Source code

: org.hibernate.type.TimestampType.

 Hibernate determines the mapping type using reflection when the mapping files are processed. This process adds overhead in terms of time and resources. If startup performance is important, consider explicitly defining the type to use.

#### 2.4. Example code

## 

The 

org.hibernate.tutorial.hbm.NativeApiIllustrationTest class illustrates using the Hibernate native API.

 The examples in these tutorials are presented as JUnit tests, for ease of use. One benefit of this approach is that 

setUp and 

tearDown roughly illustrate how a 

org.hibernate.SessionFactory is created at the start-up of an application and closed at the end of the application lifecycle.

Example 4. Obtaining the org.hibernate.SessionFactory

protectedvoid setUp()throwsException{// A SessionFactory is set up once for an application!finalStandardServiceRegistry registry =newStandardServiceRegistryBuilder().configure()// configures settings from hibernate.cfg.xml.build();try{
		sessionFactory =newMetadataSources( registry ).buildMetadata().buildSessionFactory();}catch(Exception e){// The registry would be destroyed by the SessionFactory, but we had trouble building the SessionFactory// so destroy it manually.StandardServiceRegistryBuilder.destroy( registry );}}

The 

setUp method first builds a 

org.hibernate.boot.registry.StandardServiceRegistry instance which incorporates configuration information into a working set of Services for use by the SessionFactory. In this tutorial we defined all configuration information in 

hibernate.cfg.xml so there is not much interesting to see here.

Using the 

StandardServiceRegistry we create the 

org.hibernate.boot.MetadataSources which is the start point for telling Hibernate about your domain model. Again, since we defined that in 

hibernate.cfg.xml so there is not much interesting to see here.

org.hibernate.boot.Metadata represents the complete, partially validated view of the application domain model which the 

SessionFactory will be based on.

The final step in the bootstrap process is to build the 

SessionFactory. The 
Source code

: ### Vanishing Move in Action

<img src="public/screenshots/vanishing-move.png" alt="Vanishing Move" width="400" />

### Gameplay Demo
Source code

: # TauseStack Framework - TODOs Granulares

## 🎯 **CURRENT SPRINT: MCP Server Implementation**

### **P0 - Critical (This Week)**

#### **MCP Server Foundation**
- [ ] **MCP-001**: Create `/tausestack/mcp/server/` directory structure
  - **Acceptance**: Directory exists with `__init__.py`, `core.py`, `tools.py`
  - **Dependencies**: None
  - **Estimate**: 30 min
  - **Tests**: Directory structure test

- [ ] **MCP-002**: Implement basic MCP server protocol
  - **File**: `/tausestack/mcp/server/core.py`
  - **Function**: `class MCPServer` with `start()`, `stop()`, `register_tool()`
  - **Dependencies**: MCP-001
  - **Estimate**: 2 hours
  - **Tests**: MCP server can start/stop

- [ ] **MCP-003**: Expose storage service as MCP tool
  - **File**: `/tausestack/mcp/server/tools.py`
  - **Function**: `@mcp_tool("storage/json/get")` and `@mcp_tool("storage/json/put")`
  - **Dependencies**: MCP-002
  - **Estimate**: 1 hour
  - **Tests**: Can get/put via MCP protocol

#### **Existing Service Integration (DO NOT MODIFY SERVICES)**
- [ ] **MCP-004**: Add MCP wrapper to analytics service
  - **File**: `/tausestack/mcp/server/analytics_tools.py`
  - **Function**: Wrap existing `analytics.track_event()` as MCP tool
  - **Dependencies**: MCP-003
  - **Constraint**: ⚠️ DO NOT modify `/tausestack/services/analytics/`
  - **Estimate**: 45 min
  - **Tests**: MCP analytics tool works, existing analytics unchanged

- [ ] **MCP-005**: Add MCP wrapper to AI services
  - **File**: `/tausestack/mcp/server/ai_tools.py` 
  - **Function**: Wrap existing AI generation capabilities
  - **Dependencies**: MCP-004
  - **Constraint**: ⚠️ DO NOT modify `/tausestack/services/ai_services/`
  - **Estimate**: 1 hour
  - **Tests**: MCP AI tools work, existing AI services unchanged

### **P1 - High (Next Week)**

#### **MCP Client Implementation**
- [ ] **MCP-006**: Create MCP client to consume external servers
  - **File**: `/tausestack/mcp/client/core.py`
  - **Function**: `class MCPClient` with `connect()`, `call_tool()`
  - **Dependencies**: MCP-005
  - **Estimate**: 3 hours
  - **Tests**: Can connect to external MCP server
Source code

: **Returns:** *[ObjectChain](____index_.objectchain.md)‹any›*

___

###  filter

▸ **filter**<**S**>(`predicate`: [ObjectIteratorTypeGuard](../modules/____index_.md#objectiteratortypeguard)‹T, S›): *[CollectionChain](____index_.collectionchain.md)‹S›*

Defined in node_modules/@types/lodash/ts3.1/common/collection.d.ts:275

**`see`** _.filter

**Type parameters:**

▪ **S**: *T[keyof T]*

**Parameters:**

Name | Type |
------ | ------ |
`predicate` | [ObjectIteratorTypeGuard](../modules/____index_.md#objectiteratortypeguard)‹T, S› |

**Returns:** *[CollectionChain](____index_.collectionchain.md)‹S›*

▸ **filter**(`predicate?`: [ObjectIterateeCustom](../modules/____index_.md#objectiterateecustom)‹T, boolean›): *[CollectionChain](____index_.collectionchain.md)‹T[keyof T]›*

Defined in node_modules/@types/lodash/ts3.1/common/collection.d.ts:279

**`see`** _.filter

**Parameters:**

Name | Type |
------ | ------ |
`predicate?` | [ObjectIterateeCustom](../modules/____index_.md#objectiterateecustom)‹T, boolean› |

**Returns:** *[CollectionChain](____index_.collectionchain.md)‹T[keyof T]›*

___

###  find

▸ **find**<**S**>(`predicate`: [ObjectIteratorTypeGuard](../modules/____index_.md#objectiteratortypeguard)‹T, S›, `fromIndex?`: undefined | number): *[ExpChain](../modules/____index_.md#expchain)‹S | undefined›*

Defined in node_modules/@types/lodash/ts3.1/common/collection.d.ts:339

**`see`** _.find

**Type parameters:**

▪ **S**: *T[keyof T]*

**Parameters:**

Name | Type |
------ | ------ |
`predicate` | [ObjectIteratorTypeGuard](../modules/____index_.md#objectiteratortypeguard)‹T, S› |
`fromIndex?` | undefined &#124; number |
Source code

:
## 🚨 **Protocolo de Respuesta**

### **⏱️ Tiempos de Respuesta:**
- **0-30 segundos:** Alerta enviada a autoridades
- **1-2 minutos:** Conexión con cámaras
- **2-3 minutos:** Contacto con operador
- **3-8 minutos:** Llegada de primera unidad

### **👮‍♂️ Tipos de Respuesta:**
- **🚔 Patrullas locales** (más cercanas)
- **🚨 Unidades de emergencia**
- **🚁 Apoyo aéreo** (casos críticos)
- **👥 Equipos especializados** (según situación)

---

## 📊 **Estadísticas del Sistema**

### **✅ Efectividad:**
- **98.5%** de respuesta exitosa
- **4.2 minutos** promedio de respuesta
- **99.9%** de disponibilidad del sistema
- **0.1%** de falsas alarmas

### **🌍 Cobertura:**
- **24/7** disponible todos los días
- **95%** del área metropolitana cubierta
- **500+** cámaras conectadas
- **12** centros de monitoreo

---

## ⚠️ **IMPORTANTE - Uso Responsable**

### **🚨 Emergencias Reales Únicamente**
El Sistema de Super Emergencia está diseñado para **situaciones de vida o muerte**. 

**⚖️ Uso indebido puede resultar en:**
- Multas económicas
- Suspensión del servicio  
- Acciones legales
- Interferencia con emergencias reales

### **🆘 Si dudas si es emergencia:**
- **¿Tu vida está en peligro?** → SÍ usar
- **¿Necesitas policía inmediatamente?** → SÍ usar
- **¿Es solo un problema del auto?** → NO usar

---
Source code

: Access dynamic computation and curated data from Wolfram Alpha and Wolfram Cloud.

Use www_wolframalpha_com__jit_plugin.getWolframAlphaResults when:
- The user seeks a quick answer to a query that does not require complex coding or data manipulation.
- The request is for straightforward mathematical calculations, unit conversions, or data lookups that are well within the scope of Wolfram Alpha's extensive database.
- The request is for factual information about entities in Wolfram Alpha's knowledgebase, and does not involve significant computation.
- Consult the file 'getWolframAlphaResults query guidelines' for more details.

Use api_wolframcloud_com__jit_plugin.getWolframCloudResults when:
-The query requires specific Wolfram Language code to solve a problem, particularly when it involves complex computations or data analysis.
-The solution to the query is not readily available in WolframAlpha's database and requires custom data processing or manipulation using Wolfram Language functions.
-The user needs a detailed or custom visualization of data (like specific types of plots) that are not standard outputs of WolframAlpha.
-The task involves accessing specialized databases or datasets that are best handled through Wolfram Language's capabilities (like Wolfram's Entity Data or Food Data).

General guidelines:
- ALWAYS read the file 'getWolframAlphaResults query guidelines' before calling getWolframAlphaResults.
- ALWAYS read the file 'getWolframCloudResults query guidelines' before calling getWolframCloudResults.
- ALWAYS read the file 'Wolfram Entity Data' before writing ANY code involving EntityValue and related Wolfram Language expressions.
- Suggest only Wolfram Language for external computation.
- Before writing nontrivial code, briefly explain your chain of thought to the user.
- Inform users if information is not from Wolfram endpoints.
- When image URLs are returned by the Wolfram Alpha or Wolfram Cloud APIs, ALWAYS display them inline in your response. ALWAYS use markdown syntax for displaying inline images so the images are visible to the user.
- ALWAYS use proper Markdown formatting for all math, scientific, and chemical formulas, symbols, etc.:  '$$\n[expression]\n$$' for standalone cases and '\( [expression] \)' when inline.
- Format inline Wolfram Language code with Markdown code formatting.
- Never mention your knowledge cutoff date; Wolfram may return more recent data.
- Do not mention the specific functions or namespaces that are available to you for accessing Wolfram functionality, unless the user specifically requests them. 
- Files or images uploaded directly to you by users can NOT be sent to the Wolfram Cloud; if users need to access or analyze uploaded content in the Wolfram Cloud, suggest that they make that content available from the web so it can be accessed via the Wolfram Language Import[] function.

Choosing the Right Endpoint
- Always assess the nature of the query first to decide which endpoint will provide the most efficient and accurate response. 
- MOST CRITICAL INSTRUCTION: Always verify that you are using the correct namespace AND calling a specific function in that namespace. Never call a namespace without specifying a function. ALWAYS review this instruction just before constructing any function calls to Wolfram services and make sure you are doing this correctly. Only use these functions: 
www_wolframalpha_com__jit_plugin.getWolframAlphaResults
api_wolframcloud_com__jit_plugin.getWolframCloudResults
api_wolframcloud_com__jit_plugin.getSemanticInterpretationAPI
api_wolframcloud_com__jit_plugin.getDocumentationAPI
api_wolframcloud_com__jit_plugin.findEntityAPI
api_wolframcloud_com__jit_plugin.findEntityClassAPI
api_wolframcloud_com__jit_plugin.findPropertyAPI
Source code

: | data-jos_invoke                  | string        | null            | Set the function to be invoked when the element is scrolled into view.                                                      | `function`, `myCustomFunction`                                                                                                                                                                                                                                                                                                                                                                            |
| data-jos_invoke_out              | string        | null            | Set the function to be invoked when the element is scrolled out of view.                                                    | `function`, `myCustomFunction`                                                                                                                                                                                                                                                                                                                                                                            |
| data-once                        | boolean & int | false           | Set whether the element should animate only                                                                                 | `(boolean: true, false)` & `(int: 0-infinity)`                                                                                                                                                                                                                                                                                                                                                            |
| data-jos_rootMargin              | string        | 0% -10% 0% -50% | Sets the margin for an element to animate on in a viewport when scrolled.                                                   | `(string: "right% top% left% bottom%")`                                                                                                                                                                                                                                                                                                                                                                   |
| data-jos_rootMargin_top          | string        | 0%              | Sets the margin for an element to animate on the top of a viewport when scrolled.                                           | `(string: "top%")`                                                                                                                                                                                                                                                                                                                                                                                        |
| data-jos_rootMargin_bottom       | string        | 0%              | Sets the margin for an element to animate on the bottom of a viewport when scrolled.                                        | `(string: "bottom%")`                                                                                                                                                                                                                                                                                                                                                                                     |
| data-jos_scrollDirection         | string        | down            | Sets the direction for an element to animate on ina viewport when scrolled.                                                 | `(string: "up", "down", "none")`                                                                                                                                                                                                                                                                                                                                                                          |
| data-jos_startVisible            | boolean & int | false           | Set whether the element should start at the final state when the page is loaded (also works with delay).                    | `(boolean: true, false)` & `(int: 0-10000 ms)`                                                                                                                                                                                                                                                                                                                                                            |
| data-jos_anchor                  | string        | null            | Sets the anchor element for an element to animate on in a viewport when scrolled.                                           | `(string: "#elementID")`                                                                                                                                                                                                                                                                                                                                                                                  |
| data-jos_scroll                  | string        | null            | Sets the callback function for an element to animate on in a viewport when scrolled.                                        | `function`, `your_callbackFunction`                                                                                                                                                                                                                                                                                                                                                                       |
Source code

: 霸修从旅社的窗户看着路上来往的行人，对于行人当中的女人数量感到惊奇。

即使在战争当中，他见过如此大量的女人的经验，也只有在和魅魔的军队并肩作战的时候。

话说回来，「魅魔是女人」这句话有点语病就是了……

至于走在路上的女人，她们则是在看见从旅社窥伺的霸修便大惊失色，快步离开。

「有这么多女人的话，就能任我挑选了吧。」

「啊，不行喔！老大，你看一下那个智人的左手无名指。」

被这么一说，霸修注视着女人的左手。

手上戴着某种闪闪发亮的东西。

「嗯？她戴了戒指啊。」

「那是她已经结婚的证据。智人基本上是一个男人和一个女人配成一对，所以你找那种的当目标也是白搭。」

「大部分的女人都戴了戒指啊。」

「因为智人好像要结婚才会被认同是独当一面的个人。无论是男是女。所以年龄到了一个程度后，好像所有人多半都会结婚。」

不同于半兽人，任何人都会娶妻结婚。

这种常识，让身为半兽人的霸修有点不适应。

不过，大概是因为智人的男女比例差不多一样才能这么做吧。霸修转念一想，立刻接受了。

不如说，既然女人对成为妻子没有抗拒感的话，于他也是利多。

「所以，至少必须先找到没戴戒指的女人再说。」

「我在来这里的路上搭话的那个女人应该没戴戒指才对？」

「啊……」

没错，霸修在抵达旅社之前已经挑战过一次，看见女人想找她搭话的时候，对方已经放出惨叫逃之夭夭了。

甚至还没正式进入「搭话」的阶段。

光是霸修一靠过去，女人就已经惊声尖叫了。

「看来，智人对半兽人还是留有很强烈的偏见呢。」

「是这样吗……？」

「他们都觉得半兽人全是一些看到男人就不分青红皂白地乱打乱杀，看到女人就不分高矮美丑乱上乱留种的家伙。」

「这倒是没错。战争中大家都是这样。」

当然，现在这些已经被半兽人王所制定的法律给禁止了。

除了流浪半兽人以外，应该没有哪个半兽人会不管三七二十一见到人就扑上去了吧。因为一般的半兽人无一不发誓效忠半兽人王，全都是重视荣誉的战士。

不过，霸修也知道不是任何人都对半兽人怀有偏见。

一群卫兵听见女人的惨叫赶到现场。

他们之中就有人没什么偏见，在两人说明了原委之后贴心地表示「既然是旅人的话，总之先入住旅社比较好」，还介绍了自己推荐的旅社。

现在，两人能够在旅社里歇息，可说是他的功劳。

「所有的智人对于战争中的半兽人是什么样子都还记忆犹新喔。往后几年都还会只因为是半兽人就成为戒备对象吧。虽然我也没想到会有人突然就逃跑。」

==========

## Work request
The lines to copy are those above that contain "complex".

## The answer
- The user seeks a quick answer to a query that does not require complex coding or data manipulation.
-The query requires specific Wolfram Language code to solve a problem, particularly when it involves complex computations or data analysis.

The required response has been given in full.